Friday, March 27, 2009

Spring Thaw

Vancouver housing has seen a Spring Thaw. You can see it in Paul/Gavin's numbers and in Kopyrightklepto's numbers here:

However the reasons for the up-tick is clear:

1) Nothing goes up/down in a straight line. There are folks who missed the run-up and have been kicking themselves. This is the first significant down-turn and a chance for some to get into housing.

2) Low mortgage rates buy you more home. 4.05% for a five year fixed is a pretty good rate (ING Direct). There is a concern that with all this debt being piled on by the governments, long rates and hence mortgage rates will eventually head up. I think we are still a long ways from that, but it is driving some buyers to lock in and buy.

3) We had very low sales in December and January. Months of Inventory had reached a catastrophic (and unsustainable level of 20). The sales were down due to many reasons including the heavy snow-fall, which realtors told me cut open house traffic, and of course the shock over the financial crisis, which people have become accustomed to. This demand ended up in Feb and March and added to the normal Seasonal increase in sales.

4) The financial crisis is still a TV event. We have been spared any major disasters so far. The US and Europe are getting hammered, but due to on-going projects, a better banking system and quick action by the Government (forced into acting to stay in power!) we have so far escaped the worst.

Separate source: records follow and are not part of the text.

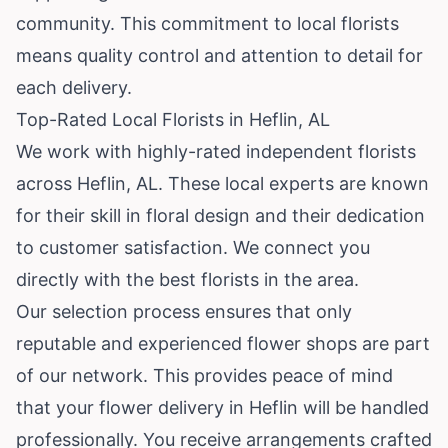
community. This commitment to local florists
means quality control and attention to detail for
each delivery.
Top-Rated Local Florists in Heflin, AL
We work with highly-rated independent florists
across Heflin, AL. These local experts are known
for their skill in floral design and their dedication
to customer satisfaction. We connect you
directly with the best florists in the area.
Our selection process ensures that only
reputable and experienced flower shops are part
of our network. This provides peace of mind
that your flower delivery in Heflin will be handled
professionally. You receive arrangements crafted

However we are not an Island and I can see increasing anxiety about job losses and reduced spending. None of this fills me with glee. Those of you who used to read the old blog know that I was saying a couple of years ago that this would be the final result of reckless unproductive speculation.

In any case we are still well above the previous few years in inventory:

We will have to see how far this Spring thaw goes. I suspect we get a slow struggle until summer when the 'must sell' folks drop their prices, and buyers bargain tough. Then we have a lull as sellers hold out for the hoped for post Olympic euphoria. By then I suspect we will have all come to realisation that this is no ordinary recession and there wont be a quick rebound.

Add in the post-Olympic price tag and you can decide where house prices are headed.

Good to see some old friends in the comments area. Thanks for the welcome back.


  1. I really enjoy your posts, Fish. They always hit the nail on the head. There is certainly a lot of evidence out there that many people are considering this rally to be a sign of proof that everything is getting better. It is unfortunately wishful thinking. People could make best use of this time to prepare for what is to come. When the media talks about the trillions of dollars in debt, people just hear a word and don't take the time to try to understand how massively significant the number is to their lives.

  2. Thanks GM.

    The next six months should be interesting.

    We have the lowest mortgage rates I have ever seen. Some friends who locked in to a one year variable a year ago for prime- 0.75% or better, are now paying sub-2%!

    However the economy trumps everything. If we continue to falter housing will resume it's fall.

  3. Interest rates are very low. I found this online --3.8%-- Anything lower advertised online?

    I like your summary Fish. Also, a lot of sellers see this as a temporary downturn and are trying to rent to "wait it out". This has caused rents in the downtown area to drop a lot, especially in the mid to high end listings. Drops in rents also put downward pressure on prices, although there is some lagging effect I would guess.

  4. Agree Panda. Rents are dropping. We just renewed with no increase for another year.

    Renters have not been in such a strong position for years.

    As rents drop, the rent/owning comparison gets worse. So any benefit from lower mortgage rates is being cancelled out by lower rents.